Charan, who was single, was tasked with the sick mother. The other children only visited on weekends every once in a while when DJ and Emma sat by the attic door and giggled at the spirited fights between the people from Ammaji’s stories. On weekdays Charan worked the evening and night shift, which meant he slept during the day. The only way he thought to accomplish this was to string small brass bells to a bracelet on his mother’s wrists. That way, when she had a seizure she woke him up, her convulsions rattling the bells like an alarm.

When DJ first started watching Ammaji, Charan had assured him that he could go about his schoolwork so long as he kept an ear out for the bells. But Ammaji hated those bells. “They give me a headache,” she said. “All day chun-chun-chun like a nautch girl in some brothel.”

She’d said all this to him in Punjabi, her bright brown eyes dancing with amusement instead of sadness. DJ had never heard Punjabi spoken before that, but she had a way of talking with her hands and her eyes and it had been remarkably easy to understand her. When he came home from school, the first thing DJ did was remove the bell bracelet. She always reminded him to clasp it back on before he left at the end of the day. Her children had made sure the metal band needed two hands to remove and put on.

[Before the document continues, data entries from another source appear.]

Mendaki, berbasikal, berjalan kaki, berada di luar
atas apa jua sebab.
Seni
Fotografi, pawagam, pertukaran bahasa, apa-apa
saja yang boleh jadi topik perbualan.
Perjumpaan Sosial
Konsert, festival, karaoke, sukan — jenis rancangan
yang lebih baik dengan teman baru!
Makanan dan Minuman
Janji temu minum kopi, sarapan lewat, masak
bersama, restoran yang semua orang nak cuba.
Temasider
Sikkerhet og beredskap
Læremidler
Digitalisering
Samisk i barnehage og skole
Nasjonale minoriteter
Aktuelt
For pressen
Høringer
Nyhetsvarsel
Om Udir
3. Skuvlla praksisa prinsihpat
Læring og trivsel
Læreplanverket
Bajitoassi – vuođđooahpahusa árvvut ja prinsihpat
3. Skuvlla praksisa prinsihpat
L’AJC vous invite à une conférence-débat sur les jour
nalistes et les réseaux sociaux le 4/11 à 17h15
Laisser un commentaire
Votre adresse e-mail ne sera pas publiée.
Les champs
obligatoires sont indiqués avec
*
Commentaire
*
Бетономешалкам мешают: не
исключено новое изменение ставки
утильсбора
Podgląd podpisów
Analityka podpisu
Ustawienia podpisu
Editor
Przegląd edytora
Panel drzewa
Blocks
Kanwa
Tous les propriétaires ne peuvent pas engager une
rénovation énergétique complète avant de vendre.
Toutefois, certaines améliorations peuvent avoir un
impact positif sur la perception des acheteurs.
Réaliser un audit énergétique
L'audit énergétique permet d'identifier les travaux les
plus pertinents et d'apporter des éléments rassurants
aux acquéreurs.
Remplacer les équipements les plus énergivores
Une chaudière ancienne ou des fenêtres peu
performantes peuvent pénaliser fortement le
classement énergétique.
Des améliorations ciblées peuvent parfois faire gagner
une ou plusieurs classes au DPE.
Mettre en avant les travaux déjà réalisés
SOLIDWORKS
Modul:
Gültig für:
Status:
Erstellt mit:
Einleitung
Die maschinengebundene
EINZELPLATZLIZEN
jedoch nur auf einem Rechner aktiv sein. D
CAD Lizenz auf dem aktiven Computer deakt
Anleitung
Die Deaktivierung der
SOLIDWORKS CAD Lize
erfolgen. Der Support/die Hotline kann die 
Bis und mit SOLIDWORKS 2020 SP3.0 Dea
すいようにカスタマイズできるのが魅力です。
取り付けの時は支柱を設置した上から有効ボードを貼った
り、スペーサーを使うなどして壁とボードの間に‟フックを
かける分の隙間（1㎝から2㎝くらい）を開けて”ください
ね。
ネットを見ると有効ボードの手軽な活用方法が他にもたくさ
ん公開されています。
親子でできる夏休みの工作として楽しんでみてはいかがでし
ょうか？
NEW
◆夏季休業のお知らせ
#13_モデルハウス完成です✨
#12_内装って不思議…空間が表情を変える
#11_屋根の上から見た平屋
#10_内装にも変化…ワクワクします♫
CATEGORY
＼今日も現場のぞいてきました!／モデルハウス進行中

In the years that he spent with her, DJ had learned to speak Punjabi like a Punjabi munda. But it wasn’t the only thing she taught him. Before he was thirteen he could outshine the most skilled cooks in all Southall. He could smell the readiness of onion in every one of its stages of cooking and knew exactly what stage worked best for each dish. He could identify the exact rapidity with which milk had to boil before adding the lemon to make the cheese curd separate into paneer. He could sense exactly when to add the tomatoes to tie together the onion, garlic, and ginger so that the curry came together perfectly with the oil separating from it in syrupy rivulets.